[Records contained in a dataset]
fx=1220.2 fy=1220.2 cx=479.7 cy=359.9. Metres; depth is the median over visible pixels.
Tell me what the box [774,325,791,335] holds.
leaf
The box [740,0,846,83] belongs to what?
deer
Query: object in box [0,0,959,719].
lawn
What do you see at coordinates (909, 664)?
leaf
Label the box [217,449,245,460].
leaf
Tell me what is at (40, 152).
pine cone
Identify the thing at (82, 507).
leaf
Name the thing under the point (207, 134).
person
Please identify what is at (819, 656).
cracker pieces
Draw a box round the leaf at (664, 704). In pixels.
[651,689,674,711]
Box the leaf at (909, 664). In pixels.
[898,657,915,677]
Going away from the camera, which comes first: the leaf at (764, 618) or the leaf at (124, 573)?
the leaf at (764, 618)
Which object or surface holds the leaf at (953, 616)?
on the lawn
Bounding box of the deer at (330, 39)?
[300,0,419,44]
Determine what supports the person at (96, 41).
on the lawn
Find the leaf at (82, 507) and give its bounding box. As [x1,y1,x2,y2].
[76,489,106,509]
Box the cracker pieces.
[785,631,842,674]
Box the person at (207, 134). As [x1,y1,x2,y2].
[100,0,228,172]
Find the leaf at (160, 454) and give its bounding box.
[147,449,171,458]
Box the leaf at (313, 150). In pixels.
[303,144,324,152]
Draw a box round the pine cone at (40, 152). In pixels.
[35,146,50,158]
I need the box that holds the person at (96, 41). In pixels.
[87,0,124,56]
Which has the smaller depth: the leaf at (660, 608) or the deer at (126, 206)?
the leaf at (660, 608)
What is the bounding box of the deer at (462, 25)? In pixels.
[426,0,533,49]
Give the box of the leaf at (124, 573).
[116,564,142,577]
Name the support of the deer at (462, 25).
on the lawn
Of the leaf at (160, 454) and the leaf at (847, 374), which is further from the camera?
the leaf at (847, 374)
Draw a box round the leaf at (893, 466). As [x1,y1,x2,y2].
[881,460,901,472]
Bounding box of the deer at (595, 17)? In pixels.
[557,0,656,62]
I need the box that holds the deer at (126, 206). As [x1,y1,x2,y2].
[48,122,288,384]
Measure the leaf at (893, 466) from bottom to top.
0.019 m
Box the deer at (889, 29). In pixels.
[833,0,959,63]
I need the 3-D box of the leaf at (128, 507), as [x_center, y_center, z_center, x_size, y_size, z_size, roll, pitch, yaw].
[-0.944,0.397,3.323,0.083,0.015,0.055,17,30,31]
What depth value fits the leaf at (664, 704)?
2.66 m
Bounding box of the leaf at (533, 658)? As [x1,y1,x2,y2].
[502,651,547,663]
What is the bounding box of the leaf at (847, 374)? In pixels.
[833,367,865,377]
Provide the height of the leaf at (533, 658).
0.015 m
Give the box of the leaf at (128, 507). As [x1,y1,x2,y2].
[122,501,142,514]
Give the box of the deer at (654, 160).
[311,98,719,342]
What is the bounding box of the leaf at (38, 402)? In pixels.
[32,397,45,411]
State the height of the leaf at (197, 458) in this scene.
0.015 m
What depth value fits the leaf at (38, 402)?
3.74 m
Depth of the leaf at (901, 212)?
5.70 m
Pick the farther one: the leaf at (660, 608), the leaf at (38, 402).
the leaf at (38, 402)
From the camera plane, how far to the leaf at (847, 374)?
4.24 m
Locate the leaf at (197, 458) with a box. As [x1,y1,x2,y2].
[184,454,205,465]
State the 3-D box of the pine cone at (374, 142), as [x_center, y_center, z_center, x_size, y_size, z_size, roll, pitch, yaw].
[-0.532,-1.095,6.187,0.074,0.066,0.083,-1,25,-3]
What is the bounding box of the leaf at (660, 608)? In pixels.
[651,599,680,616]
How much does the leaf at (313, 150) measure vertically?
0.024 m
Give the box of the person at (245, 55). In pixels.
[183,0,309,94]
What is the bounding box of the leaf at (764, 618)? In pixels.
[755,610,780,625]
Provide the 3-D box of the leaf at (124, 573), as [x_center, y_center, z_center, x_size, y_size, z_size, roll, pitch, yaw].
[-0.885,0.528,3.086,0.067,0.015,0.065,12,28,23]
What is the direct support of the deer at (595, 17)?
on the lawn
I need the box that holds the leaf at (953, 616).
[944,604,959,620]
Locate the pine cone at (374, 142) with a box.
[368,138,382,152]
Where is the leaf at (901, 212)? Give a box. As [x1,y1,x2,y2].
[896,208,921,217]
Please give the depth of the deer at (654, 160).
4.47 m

_Directions for this task_:
Your response should consist of the records, printed exactly.

_Finished exercise_:
fx=1220.2 fy=1220.2 cx=479.7 cy=359.9. Metres; depth is the median over visible pixels.
Tell me what the box [774,325,791,335] holds.
leaf
The box [740,0,846,83] belongs to what?
deer
Query: object in box [0,0,959,719].
lawn
What do you see at coordinates (909, 664)?
leaf
Label the box [217,449,245,460].
leaf
Tell me what is at (40, 152).
pine cone
Identify the thing at (82, 507).
leaf
Name the thing under the point (207, 134).
person
Please identify what is at (819, 656).
cracker pieces
Draw a box round the leaf at (664, 704). In pixels.
[651,689,674,711]
Box the leaf at (909, 664). In pixels.
[898,657,915,677]
Going away from the camera, which comes first: the leaf at (764, 618) or the leaf at (124, 573)?
the leaf at (764, 618)
Which object or surface holds the leaf at (953, 616)?
on the lawn
Bounding box of the deer at (330, 39)?
[300,0,419,44]
Determine what supports the person at (96, 41).
on the lawn
Find the leaf at (82, 507) and give its bounding box. As [x1,y1,x2,y2].
[76,489,106,509]
Box the cracker pieces.
[785,631,842,674]
Box the person at (207, 134). As [x1,y1,x2,y2].
[100,0,228,172]
Find the leaf at (160, 454) and give its bounding box.
[147,449,171,458]
Box the leaf at (313, 150). In pixels.
[303,144,324,152]
Draw a box round the pine cone at (40, 152). In pixels.
[35,146,50,158]
I need the box that holds the person at (96, 41). In pixels.
[87,0,124,56]
Which has the smaller depth: the leaf at (660, 608) or the deer at (126, 206)?
the leaf at (660, 608)
What is the bounding box of the deer at (462, 25)? In pixels.
[426,0,533,49]
Give the box of the leaf at (124, 573).
[116,564,142,577]
Name the support of the deer at (462, 25).
on the lawn
Of the leaf at (160, 454) and the leaf at (847, 374), which is further from the camera?
the leaf at (847, 374)
Draw a box round the leaf at (893, 466). As [x1,y1,x2,y2].
[881,460,901,472]
Bounding box of the deer at (595, 17)? In pixels.
[557,0,656,62]
I need the box that holds the deer at (126, 206). As [x1,y1,x2,y2].
[48,122,288,384]
Measure the leaf at (893, 466) from bottom to top.
0.019 m
Box the deer at (889, 29). In pixels.
[833,0,959,63]
I need the 3-D box of the leaf at (128, 507), as [x_center, y_center, z_center, x_size, y_size, z_size, roll, pitch, yaw].
[-0.944,0.397,3.323,0.083,0.015,0.055,17,30,31]
What depth value fits the leaf at (664, 704)?
2.66 m
Bounding box of the leaf at (533, 658)? As [x1,y1,x2,y2].
[502,651,547,663]
What is the bounding box of the leaf at (847, 374)? In pixels.
[833,367,865,377]
Provide the height of the leaf at (533, 658).
0.015 m
Give the box of the leaf at (128, 507). As [x1,y1,x2,y2].
[122,501,142,514]
Give the box of the deer at (654, 160).
[311,98,719,342]
What is the bounding box of the leaf at (38, 402)? In pixels.
[32,397,45,411]
State the height of the leaf at (197, 458) in this scene.
0.015 m
What depth value fits the leaf at (38, 402)?
3.74 m
Depth of the leaf at (901, 212)?
5.70 m
Pick the farther one: the leaf at (660, 608), the leaf at (38, 402).
the leaf at (38, 402)
From the camera plane, how far to the leaf at (847, 374)?
4.24 m
Locate the leaf at (197, 458) with a box. As [x1,y1,x2,y2].
[184,454,205,465]
State the 3-D box of the pine cone at (374, 142), as [x_center, y_center, z_center, x_size, y_size, z_size, roll, pitch, yaw].
[-0.532,-1.095,6.187,0.074,0.066,0.083,-1,25,-3]
What is the bounding box of the leaf at (660, 608)? In pixels.
[651,599,680,616]
How much does the leaf at (313, 150) measure vertically?
0.024 m
Give the box of the person at (245, 55). In pixels.
[183,0,309,94]
What is the bounding box of the leaf at (764, 618)? In pixels.
[755,610,780,625]
Provide the 3-D box of the leaf at (124, 573), as [x_center, y_center, z_center, x_size, y_size, z_size, roll, pitch, yaw].
[-0.885,0.528,3.086,0.067,0.015,0.065,12,28,23]
What is the direct support of the deer at (595, 17)?
on the lawn
I need the box that holds the leaf at (953, 616).
[944,604,959,620]
Locate the pine cone at (374, 142) with a box.
[368,138,382,152]
Where is the leaf at (901, 212)? Give a box. As [x1,y1,x2,y2].
[896,208,921,217]
Please give the depth of the deer at (654, 160).
4.47 m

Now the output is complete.